[Brief]: Can you copy out word for word the lines below, starting at the line with "CCMiner may need 'MSVCR120.dll'" and ending at the line with "Some miners do not support more that 9 cards", and nothing else?
[Supplied material Boundary: Start]
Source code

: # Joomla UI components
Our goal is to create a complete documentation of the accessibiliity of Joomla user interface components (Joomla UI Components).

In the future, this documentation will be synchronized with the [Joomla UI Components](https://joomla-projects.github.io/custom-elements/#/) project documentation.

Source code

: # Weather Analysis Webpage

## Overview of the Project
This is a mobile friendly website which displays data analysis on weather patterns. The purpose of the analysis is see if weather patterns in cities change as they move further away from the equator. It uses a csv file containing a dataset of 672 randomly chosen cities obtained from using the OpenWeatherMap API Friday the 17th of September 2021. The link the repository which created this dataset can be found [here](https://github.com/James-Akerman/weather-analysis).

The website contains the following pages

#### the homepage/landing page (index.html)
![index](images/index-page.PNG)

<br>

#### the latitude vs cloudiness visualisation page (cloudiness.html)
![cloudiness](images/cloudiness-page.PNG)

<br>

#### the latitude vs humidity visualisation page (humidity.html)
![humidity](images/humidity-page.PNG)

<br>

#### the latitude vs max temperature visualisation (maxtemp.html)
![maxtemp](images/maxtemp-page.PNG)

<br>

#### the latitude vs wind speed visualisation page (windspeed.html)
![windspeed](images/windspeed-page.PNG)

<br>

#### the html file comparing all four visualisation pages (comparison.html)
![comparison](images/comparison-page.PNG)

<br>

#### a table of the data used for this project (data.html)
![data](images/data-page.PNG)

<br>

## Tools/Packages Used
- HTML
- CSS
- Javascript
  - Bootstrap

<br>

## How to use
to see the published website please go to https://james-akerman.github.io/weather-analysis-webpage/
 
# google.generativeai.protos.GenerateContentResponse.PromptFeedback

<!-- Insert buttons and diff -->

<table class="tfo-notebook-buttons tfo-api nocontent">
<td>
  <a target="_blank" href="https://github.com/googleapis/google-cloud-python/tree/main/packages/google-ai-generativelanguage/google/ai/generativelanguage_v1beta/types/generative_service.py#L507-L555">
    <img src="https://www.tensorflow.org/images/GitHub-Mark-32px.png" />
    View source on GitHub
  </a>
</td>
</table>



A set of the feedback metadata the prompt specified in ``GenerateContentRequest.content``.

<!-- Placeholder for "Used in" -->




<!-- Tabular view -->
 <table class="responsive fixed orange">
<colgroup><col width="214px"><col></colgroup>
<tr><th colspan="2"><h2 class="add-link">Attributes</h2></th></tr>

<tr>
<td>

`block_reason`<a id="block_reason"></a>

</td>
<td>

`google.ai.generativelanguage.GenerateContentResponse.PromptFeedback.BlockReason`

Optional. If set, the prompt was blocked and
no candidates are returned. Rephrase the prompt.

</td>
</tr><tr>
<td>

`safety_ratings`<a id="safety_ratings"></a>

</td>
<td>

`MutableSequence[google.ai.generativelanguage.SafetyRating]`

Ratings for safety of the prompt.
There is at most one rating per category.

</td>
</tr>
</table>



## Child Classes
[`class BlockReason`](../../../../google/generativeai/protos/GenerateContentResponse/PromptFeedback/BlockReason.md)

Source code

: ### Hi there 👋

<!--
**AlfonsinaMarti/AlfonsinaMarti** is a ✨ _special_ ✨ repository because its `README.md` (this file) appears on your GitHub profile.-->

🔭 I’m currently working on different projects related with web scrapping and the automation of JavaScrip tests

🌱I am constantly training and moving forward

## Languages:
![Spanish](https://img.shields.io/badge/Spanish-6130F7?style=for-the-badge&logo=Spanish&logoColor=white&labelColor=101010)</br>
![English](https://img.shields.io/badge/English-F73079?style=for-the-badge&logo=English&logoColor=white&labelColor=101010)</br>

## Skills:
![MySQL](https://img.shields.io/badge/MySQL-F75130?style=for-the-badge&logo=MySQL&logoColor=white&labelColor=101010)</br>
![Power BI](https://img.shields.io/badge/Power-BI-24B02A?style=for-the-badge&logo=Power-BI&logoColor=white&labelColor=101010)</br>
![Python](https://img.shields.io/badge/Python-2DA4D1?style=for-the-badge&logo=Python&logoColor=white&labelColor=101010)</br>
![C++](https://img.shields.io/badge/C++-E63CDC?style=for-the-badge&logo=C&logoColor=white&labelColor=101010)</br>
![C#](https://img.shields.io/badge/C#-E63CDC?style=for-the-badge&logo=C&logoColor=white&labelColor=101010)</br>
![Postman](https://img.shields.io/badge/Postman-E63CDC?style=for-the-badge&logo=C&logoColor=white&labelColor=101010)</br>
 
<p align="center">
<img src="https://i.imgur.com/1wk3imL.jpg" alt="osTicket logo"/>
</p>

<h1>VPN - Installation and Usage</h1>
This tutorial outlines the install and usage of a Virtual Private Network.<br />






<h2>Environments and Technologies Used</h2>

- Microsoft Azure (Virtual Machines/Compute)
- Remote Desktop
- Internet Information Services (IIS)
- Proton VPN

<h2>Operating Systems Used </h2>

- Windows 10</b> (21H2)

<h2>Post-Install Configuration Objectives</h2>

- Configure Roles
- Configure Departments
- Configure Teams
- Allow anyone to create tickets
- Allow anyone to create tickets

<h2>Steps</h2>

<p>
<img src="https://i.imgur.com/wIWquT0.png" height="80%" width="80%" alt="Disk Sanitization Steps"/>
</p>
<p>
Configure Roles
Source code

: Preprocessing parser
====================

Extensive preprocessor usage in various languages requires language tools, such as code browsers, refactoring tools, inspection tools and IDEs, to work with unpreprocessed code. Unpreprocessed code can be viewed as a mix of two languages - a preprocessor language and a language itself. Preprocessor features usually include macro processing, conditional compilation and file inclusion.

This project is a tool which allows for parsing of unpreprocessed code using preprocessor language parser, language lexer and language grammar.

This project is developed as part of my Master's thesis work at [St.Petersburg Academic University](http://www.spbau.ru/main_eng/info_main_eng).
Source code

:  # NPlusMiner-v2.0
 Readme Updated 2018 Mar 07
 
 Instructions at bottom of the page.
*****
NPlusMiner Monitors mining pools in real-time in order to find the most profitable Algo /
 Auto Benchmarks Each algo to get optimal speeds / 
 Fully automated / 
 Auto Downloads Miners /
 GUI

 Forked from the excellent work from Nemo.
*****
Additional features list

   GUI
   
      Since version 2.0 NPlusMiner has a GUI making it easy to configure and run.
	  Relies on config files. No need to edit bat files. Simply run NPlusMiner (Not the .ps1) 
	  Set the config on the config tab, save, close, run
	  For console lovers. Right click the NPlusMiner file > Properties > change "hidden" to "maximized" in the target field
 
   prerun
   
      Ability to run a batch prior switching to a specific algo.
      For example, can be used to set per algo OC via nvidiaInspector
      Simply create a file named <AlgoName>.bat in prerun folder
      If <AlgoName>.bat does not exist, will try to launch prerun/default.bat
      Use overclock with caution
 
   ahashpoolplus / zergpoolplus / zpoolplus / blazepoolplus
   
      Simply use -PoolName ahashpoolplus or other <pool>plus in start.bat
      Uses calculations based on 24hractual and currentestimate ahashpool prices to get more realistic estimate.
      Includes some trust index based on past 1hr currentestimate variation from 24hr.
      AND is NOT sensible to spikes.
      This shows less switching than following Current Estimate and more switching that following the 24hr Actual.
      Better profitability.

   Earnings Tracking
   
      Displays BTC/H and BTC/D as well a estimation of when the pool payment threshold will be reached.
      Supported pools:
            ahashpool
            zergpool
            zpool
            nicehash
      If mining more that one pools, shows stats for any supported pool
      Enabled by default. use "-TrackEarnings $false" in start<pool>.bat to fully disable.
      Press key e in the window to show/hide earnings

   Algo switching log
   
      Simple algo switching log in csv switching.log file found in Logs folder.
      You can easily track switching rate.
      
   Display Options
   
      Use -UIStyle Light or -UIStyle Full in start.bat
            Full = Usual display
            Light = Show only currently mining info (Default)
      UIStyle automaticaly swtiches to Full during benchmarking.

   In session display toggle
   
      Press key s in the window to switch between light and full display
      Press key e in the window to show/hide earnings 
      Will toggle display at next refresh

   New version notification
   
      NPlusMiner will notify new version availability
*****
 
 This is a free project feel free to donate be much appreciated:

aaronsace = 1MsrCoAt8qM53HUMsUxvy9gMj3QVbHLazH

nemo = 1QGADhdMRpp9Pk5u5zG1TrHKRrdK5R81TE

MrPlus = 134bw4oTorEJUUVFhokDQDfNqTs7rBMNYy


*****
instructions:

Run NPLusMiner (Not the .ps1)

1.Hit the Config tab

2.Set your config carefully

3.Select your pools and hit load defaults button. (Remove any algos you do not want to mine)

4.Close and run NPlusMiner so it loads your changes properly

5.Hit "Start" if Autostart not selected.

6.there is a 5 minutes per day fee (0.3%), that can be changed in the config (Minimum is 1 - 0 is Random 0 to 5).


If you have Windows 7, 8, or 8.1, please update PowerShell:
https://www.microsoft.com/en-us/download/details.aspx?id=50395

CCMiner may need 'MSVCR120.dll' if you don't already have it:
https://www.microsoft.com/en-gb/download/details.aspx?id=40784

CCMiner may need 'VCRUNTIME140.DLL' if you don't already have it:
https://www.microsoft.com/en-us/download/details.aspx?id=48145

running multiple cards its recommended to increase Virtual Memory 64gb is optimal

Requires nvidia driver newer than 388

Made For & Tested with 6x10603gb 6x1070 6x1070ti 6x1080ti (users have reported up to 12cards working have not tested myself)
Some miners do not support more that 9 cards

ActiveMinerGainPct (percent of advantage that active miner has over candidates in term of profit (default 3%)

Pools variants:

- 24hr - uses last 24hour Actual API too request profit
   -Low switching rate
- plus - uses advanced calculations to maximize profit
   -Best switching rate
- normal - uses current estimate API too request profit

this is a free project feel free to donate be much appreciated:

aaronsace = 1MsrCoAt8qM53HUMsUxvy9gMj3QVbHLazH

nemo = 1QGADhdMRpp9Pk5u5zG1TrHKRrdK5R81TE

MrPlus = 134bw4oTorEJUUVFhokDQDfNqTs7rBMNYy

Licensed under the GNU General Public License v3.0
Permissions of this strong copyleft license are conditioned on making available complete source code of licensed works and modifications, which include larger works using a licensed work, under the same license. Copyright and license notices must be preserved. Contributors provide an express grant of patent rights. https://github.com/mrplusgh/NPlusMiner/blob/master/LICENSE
[Supplied material Boundary: End]
[Solution for this task]:
CCMiner may need 'MSVCR120.dll' if you don't already have it:
https://www.microsoft.com/en-gb/download/details.aspx?id=40784

CCMiner may need 'VCRUNTIME140.DLL' if you don't already have it:
https://www.microsoft.com/en-us/download/details.aspx?id=48145

running multiple cards its recommended to increase Virtual Memory 64gb is optimal

Requires nvidia driver newer than 388

Made For & Tested with 6x10603gb 6x1070 6x1070ti 6x1080ti (users have reported up to 12cards working have not tested myself)
Some miners do not support more that 9 cards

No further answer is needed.